Hank knew it was just a small thing. On it’s face, it was innocuous. A little block of text. A simple plug for a product on a free calender where once an aphorism or poem, an idea or reflection, engendered by the changing month or season had sat.

The morns are meeker than they were,
The nuts are getting brown;
The berry's cheek is plumper,
The rose is out of town.


-Emily Dickinson


- it’s all over.
- what, she asked softly
- the remembering when the merchants were locals and every single viewable space wasn’t calculated to engender a desire for consumption. When the bludgeoning was frowned upon and brutality was vulgar.

But our hero is doomed (it is this that makes him a hero) to remember the time when spaces existed which weren’t always ‘available for purchase’. When thoughts and discourse could exist without becoming products and brands. When silence wasn’t wasted space.

Tuesday, September 1, 2009

Broke, Broken.

The concrete is almost all broken up. It’s like the cash in my bank account, there is just a little more to go. In the meantime the rubble, like my debt is growing. It’s a metaphor that often springs to mind when working for free.

It’s good to have a job, it’s not good to have no money. Those are two lessons I learned in my qmerican youth that have stuck with me.

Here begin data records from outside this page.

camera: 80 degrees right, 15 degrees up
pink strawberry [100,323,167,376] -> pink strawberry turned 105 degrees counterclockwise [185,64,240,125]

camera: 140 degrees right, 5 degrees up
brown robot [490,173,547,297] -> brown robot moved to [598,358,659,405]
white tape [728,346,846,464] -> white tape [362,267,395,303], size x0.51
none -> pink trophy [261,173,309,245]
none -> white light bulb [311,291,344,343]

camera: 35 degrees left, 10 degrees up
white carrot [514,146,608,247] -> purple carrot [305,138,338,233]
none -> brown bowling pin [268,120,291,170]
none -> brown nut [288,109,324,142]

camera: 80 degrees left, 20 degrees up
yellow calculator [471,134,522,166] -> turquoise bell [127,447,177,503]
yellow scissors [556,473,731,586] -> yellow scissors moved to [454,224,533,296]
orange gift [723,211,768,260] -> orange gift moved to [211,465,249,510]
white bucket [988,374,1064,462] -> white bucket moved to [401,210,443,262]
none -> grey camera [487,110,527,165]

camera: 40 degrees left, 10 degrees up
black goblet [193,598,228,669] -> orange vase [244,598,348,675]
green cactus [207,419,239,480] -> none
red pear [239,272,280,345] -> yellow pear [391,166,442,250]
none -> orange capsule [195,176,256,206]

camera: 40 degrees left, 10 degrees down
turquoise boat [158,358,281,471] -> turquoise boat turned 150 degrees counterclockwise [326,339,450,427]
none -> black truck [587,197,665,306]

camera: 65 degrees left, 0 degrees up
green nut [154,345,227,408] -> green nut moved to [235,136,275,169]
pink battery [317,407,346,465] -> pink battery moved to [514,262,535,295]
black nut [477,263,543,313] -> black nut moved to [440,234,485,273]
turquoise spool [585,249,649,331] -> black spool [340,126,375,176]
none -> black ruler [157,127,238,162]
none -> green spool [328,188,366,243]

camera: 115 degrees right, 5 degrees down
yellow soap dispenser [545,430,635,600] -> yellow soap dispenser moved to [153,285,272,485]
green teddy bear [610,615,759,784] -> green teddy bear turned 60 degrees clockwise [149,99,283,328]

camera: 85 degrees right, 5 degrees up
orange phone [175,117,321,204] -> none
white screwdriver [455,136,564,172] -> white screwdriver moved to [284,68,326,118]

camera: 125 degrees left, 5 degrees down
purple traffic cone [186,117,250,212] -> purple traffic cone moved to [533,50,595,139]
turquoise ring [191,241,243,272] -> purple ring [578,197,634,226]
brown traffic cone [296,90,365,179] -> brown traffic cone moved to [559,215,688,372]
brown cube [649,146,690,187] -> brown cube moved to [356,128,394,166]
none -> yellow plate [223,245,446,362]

It seemed implied at the time that the one came with the other. It’s another example of a lesson where I failed to fully grasp the details. Perhaps it is simply a case of cultural attention deficit disorder, and I should have been consuming ridalin instead of experience. In any case I am once again looking forward to physically draining, minimum wage work. Mind you I am not complaining, simply explaining - how you get to this state of impoverished paradise.

For a week or so I made rubble. Perhaps several tons of broken concrete are evidence of my travails. It's size runs the gamut from just lift-able with one hand, to dust. The rubble was of my own making, and it’s disposal also falls in my domain. It's a benefit of my vertically integrated lifestyle. The later part started today.

A borrowed trailer, a shovel, a pair of gloves, nothing else is needed, except time. Pick up the big pieces, shovel the rest into buckets, carry it to the trailer, drive it to the dump, shovel it out. Repeat until the dump closes. Do it again the next day. In this brute world, does it make sense to talk of the fluffy couscous, tender baby lamb chop, fresh vegetables, cheese coffee and wine the neighbor invited me to lunch on.